[PROBLEM STATEMENT]
Give back the listing word for word, from top to bottom.

======== SUPPLIED RECORDS ========

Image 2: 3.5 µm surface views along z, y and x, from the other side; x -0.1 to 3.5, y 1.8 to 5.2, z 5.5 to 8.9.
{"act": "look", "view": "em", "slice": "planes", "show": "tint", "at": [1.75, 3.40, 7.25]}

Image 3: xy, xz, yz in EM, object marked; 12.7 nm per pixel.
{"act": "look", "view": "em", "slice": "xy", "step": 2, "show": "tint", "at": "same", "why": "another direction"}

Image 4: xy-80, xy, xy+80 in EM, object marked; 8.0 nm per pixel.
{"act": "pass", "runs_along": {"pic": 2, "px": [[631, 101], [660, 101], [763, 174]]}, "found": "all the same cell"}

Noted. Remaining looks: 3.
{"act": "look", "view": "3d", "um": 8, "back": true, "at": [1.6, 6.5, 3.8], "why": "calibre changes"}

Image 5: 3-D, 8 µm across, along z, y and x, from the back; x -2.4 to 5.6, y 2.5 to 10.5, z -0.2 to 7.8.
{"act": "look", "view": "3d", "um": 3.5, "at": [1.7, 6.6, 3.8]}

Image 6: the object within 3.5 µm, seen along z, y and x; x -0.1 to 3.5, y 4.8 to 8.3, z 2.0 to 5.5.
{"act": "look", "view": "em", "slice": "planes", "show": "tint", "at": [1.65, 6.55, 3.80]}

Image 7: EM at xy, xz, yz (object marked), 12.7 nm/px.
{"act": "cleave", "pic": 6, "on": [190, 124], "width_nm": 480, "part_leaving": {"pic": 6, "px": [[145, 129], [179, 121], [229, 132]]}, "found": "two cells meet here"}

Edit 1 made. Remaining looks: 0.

========

[OUTPUT OF THE EXERCISE]
Image 2: 3.5 µm surface views along z, y and x, from the other side; x -0.1 to 3.5, y 1.8 to 5.2, z 5.5 to 8.9.
{"act": "look", "view": "em", "slice": "planes", "show": "tint", "at": [1.75, 3.40, 7.25]}

Image 3: xy, xz, yz in EM, object marked; 12.7 nm per pixel.
{"act": "look", "view": "em", "slice": "xy", "step": 2, "show": "tint", "at": "same", "why": "another direction"}

Image 4: xy-80, xy, xy+80 in EM, object marked; 8.0 nm per pixel.
{"act": "pass", "runs_along": {"pic": 2, "px": [[631, 101], [660, 101], [763, 174]]}, "found": "all the same cell"}

Noted. Remaining looks: 3.
{"act": "look", "view": "3d", "um": 8, "back": true, "at": [1.6, 6.5, 3.8], "why": "calibre changes"}

Image 5: 3-D, 8 µm across, along z, y and x, from the back; x -2.4 to 5.6, y 2.5 to 10.5, z -0.2 to 7.8.
{"act": "look", "view": "3d", "um": 3.5, "at": [1.7, 6.6, 3.8]}

Image 6: the object within 3.5 µm, seen along z, y and x; x -0.1 to 3.5, y 4.8 to 8.3, z 2.0 to 5.5.
{"act": "look", "view": "em", "slice": "planes", "show": "tint", "at": [1.65, 6.55, 3.80]}

Image 7: EM at xy, xz, yz (object marked), 12.7 nm/px.
{"act": "cleave", "pic": 6, "on": [190, 124], "width_nm": 480, "part_leaving": {"pic": 6, "px": [[145, 129], [179, 121], [229, 132]]}, "found": "two cells meet here"}

Edit 1 made. Remaining looks: 0.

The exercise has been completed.